- Exercise requirements -
[a] From the Airflow example page, repeat word for word the passage starting with "Given the Airflow" and going on through "print(markdown_output)".
[b] List every task_id value assigned in the DAG code on the Airflow example page.
[c] According to the Airflow example page, which versions of Airflow and DAG Factory were used to run the workflows?

- Page text -
▬▬▬
The main logic is implemented as plain Python functions in hacker_news.py:

pypi_stats.py

def summarize(**kwargs):
    """
    Given the Airflow context is provided to this function, it will extract the XCom hackernews records from its
    upstream tasks and summarise in Markdown.
    """
    ti = kwargs["ti"]
    upstream_task_ids = ti.task.upstream_task_ids  # Get upstream task IDs dynamically
    values = [json.loads(ti.xcom_pull(task_ids=task_id)) for task_id in upstream_task_ids]

    df = pd.DataFrame(values)
    selected_columns = ["title", "url"]
    df = df[selected_columns]
    markdown_output = df.to_markdown(index=False)
    print(markdown_output)
    return markdown_output

Implementation

As a reference, the following workflows run using Airflow 2.10.2 and DAG Factory 0.21.0.

Plain Airflow Python DAG

example_hackernews_plain_airflow.py

from datetime import datetime

from airflow.models.dag import DAG
from airflow.operators.bash_operator import BashOperator
from airflow.operators.python import PythonOperator
from hacker_news import summarize

with DAG(dag_id="example_hackernews_plain_airflow", schedule=None, start_date=datetime(2022, 3, 4)) as dag:

    fetch_top_ten_news = BashOperator(
        task_id="fetch_top_ten_news",
        bash_command="curl -s https://hacker-news.firebaseio.com/v0/topstories.json  | jq -c -r '.[0:10]'",
    )

    fetch_first_top_news = BashOperator(
        task_id="fetch_first_top_news",
        bash_command="""
            echo {{ task_instance.xcom_pull(task_ids='fetch_top_ten_news') }} | jq -c -r '.[0]' |  xargs -I {} curl -s 'https://hacker-news.firebaseio.com/v0/item/{}.json'
        """,
    )

    fetch_second_top_news = BashOperator(
        task_id="fetch_second_news",
        bash_command="""
            echo {{ task_instance.xcom_pull(task_ids='fetch_top_ten_news') }} | jq -c -r '.[1]' |  xargs -I {} curl -s 'https://hacker-news.firebaseio.com/v0/item/{}.json'
        """,
    )

    summarize = PythonOperator(task_id="summarize", python_callable=summarize)
▬▬▬
- Entries drawn from a collection -
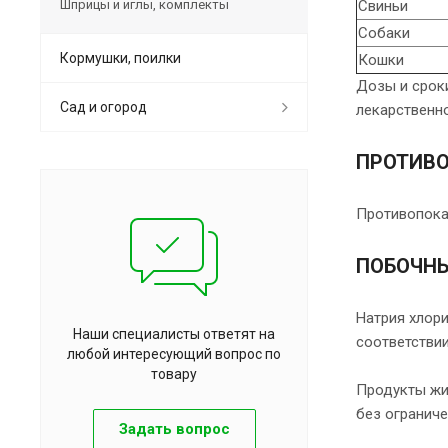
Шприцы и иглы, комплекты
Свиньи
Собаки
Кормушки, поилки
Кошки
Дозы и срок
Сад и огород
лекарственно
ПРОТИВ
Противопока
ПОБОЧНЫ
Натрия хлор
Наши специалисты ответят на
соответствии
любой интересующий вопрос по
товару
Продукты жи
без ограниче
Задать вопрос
▬▬▬
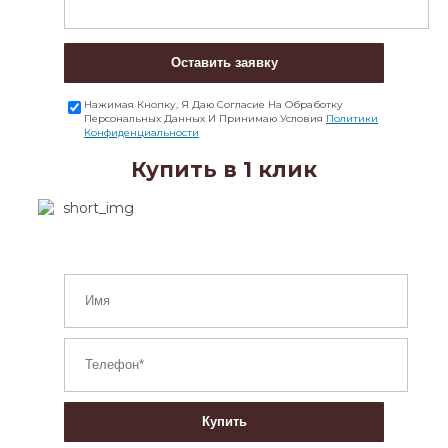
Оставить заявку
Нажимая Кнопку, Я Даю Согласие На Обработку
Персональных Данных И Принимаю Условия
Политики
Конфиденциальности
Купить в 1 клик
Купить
▬▬▬
- Your responses -
[a]
Given the Airflow context is provided to this function, it will extract the XCom hackernews records from its
    upstream tasks and summarise in Markdown.
    """
    ti = kwargs["ti"]
    upstream_task_ids = ti.task.upstream_task_ids  # Get upstream task IDs dynamically
    values = [json.loads(ti.xcom_pull(task_ids=task_id)) for task_id in upstream_task_ids]

    df = pd.DataFrame(values)
    selected_columns = ["title", "url"]
    df = df[selected_columns]
    markdown_output = df.to_markdown(index=False)
    print(markdown_output)

[b]
fetch_top_ten_news
fetch_first_top_news
fetch_second_news
summarize

[c] Airflow 2.10.2 and DAG Factory 0.21.0.